Reproduce word for word the passage of the early-retirement forum thread from "Lol, I got 5" up to and including "(Mar 13, 2012)".

### DOCUMENT

========================

# Mid 30's to partially retire in our 40's and fully retire in our 50's with kids



## 97acuratl (Feb 22, 2016)

deleted


----------



## nobleea (Oct 11, 2013)

Welcome!
I'll be following this one for sure. It's pretty much a carbon copy of ourselves (http://canadianmoneyforum.com/showthread.php/16545-Our-wealth-goals-journey-and-targets)
Same age, income, jobs, location, and similar goals.

Do you have any defined benefit pensions or is it just your savings? 100K in passive income in under 20 years is a lofty goal. Any specific ways you'll get there? How much can you save/invest on a yearly basis right now?


----------



## 97acuratl (Feb 22, 2016)

.


----------



## peterk (May 16, 2010)

97acuratl said:


> Hopefully stay as a professional but both my wife and I to partially retire *or find a way to earn ~$50K/year *


Ha, well that's the trick, isn't it? 

I know how to work 20 hours a week making $11/hour with no stress... and I know how to work 40-50 hours a week making $50/hour with lots of stress and lots of bull***t. What I don't know how to do is work 20 hours a week making $50/hour with no bull***t!

Be sure to let us know if you ever find the answer :biggrin:

Welcome to the forum acura.


----------



## 97acuratl (Feb 22, 2016)

peterk said:


> Ha, well that's the trick, isn't it?
> 
> I know how to work 20 hours a week making $11/hour with no stress... and I know how to work 40-50 hours a week making $50/hour with lots of stress and lots of bull***t. What I don't know how to do is work 20 hours a week making $50/hour with no bull***t!
> 
> ...



Lol, I got 5 years to figure it out but agree with your sentiment. I am keeping an ear out for seasonal jobs or other jobs in my profession. I think I would be happy developing PSV studies and updating P&ID's but doubt someone will pay me $50 an hour to do it.


----------



## tygrus (Mar 13, 2012)

You have no investments?

Anyway, its all nice to have a goal and all, but the saving oneself rich doesn't work because of taxation. You are your wife are paying 40% taxes. To save 3 million, you will need to earn 5 million. Even if you kept your entire wage, that will take 20+ years at your current salary. This is not possible and I suggest you do not try to rely on it.

========================

### PROVIDED INFORMATION
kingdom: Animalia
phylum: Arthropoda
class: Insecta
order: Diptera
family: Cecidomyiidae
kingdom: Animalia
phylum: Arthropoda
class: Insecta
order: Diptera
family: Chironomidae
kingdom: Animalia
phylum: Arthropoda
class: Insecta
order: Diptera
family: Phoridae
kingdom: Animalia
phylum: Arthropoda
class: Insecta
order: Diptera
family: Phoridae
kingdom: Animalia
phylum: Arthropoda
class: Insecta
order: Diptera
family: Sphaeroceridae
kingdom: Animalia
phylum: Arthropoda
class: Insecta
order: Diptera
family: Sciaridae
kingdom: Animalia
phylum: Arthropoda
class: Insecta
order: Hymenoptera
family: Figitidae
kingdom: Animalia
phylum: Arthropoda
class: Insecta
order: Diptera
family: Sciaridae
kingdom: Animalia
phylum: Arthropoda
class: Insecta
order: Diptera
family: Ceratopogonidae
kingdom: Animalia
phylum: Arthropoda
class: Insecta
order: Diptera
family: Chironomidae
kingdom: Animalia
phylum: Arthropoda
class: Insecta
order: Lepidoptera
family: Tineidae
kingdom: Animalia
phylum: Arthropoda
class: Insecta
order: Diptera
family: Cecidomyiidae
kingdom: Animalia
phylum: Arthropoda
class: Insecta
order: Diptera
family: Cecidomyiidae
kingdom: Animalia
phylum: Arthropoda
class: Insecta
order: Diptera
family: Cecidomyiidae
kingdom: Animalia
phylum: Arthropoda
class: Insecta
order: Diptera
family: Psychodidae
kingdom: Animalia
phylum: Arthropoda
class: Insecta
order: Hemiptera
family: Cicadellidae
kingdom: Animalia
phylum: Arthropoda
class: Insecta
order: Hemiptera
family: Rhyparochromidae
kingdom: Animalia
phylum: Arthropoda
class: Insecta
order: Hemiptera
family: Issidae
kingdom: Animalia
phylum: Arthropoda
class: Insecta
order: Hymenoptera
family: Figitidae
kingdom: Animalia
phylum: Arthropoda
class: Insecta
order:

========================

### THE RESULT
Lol, I got 5 years to figure it out but agree with your sentiment. I am keeping an ear out for seasonal jobs or other jobs in my profession. I think I would be happy developing PSV studies and updating P&ID's but doubt someone will pay me $50 an hour to do it.


----------



## tygrus (Mar 13, 2012)